Blue Gum Psyllid: Appearance, Territory, Damage, and Life Cycle
Latin Name: Ctenarytaina Eucalypti
Appearance: Ctenarytaina eucalypti Maskell is a little sucking insect that feeds on eucalyptus trees such as blue gum (Eucalyptus globulus) and mountain gum (Eucalyptus pulverulenta). The blue gum tree the psyllid is found in Australia and feeds on blue gum, Eucalyptus globulus, and other Eucalyptus species with waxy blue juvenile leaves.
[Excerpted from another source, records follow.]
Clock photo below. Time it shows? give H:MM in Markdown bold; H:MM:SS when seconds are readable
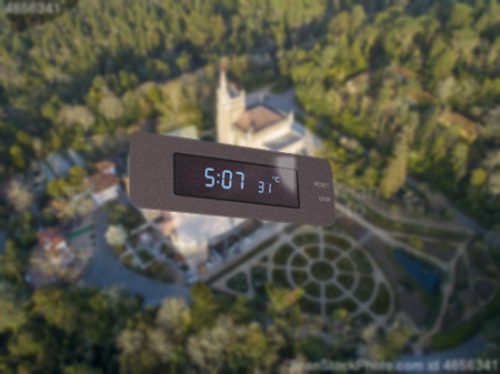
**5:07**
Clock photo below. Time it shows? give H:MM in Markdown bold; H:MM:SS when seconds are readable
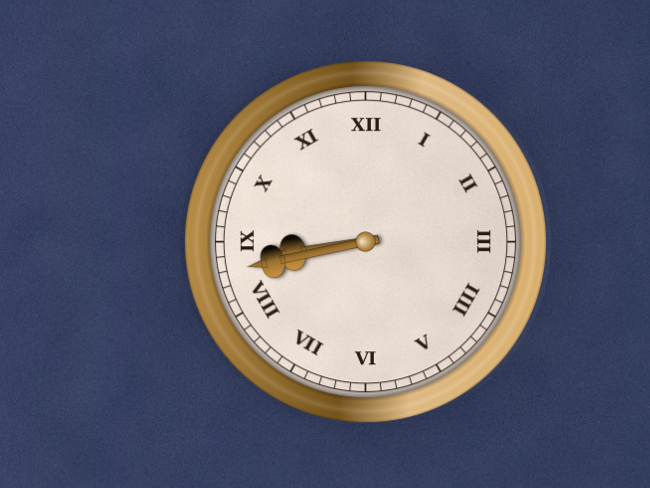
**8:43**
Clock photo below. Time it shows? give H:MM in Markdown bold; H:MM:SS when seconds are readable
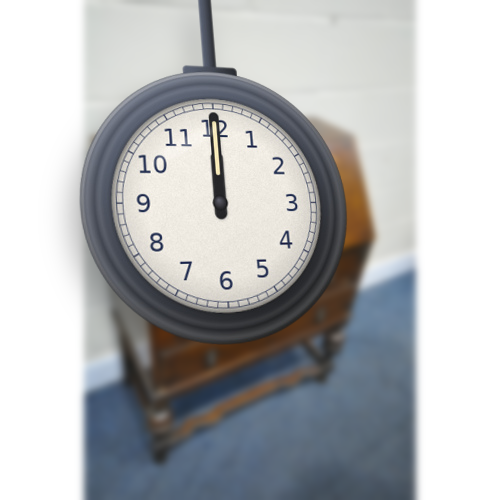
**12:00**
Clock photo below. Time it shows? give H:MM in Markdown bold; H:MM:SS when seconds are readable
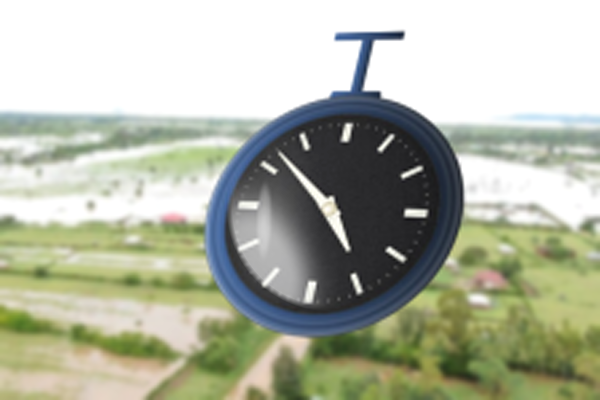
**4:52**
Eucalyptus pulverulenta, a good host for this pest, has been planted in plantations along with California’s coastal counties. Its foliage is employed in flower arrangements by the florist industry. During the two to three years after the psyllid became entrenched, growers used significant amounts of insecticides to prevent leaf damage.
Hosts Plants: The bug can be found on a wide variety of Eucalyptus species. However, it prefers blue gum species, such as E. globulus and E. nitens.
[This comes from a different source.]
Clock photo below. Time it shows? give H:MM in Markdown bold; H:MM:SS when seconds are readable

Territory: This bug, which was mistakenly brought from Australia, has spread throughout New Zealand. It was first mentioned in this city in 1889.
Damage Insect Cause: Blue-gum psyllids concentrate on buds and growing shoots of some eucalypts and cause deformation, withering, and occasionally death of young leaves by sucking sap. Twigs and branches are not harmed, although young plants may become stunted as a result of leaf loss.
Excess sap sugars are excreted by the insects as thin droplets of a sweet sticky solution known as honeydew, and the soot fungus that grow on it gives badly infected plants a blackish look. The threads of a white waxy fluid are exuded by all nymphal stages. The presence of blue-gum psyllids is indicated by a loose cottony mass of broken dispersed filaments.
The light brown remnants of people murdered by the minute parasite wasp Psyllaephagus pilosus Noyes are commonly seen among blue-gum psyllid colonies. Ladybird beetles and lacewings are other predatory agents.
Cleobora mellyi Mulsant, a Tasmanian ladybird that eats the eggs of the eucalyptus tortoise beetle Paropsis charybdis, was recently released in New Zealand and is already established in at least some regions. Because this ladybird and her larvae consume psyllids, it might prey on the blue-gum psyllid. Because the harm caused by this insect appears to be little, no attempt has been made to control it using pesticides.
Life History and Habits: The blue gum psyllid has four or more generations every year. Adults are gray with orange stripes on their bellies and are aggressive flyers. There are five instars, each with a distinctive pattern of orange, brown, and gray markings.
Females lay yellow eggs in clusters near the base of terminal leaves and axial buds. The nymphs hatch and settle on the leaf or stem near the egg clusters to feed. Feeding produces acute harm, such as the suppression of new shoot production and the deformation of new leaf morphology. The nymphs emit wax-coated honeydew spheres as well as enormous quantities of sticky filament that can hide them. Sooty mold developing on honeydew destroys the visual attractiveness of the leaves in floral arrangements, in addition to ugly leaf deformation.